In this article, we propose the development
of a recurrent neural
network (RNN)-based model predictive controller (MPC) for a plasma
etch process on a three-dimensional substrate using inductive coupled
plasma (ICP) analysis. Specifically, the plasma etch process is simulated
by a multiscale model: (1) A macroscopic fluid model is applied to
simulate the gas flows and chemical reactions of plasma. (2) A kinetic
Monte Carlo (kMC) model is applied to simulate the etching process
on the substrate. Subsequently, proper orthogonal decomposition (POD)
is used to derive the empirical eigenfunctions of the plasma model.
Then the empirical eigenfunctions are utilized as basis functions
within a Galerkin’s model reduction framework to compute a
low-order system capturing dominant dynamics of the plasma model.
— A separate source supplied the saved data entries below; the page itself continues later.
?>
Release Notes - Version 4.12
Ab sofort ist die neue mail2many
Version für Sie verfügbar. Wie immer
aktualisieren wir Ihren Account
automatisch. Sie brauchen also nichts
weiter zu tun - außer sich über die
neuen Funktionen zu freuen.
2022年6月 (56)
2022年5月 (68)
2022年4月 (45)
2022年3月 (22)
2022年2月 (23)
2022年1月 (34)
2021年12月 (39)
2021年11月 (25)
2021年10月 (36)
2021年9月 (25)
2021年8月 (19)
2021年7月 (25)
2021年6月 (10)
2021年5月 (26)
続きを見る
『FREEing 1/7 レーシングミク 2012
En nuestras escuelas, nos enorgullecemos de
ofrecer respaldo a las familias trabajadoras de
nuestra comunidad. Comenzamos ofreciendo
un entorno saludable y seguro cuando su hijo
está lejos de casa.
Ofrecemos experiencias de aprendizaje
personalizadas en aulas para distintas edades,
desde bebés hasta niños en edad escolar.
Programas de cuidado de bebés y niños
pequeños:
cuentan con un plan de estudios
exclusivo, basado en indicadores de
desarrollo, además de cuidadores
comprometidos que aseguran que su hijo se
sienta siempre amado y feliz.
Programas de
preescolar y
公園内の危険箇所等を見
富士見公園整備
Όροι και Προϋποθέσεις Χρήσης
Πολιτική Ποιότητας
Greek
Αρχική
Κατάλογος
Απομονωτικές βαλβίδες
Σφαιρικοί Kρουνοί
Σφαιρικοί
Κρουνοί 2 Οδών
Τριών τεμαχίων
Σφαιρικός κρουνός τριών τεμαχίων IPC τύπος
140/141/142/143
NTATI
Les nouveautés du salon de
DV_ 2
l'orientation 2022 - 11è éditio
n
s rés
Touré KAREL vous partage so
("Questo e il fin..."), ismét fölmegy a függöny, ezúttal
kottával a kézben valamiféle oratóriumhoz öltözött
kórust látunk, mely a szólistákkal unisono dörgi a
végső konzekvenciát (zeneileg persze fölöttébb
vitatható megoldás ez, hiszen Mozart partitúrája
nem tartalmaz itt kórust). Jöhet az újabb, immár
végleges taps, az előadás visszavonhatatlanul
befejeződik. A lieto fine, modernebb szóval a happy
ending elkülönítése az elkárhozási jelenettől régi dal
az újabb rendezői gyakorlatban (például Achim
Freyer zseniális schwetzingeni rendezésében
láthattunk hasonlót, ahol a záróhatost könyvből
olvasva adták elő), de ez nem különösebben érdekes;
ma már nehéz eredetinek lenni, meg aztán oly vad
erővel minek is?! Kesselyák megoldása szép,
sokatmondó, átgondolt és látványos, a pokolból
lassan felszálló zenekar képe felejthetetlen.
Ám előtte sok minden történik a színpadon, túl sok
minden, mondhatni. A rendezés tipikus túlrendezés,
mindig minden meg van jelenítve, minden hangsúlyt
Additionally, RNN is introduced to approximate dynamics of both the
reduced-order plasma system and the microscopic etch process. The
training data for the RNN models are generated from discrete sampling
of open-loop simulations. A probability distribution function is also
involved to present the stochastic characteristic of the kMC model.
The trained RNN models are then implemented as the prediction model
in the development of MPC to achieve desired control objectives. Closed-loop
simulation results are presented to compare the performance of the
model predictive controller and a proportional-integral (PI) controller,
which show that the proposed MPC framework is effective and exhibits
better performance than does a PI controller.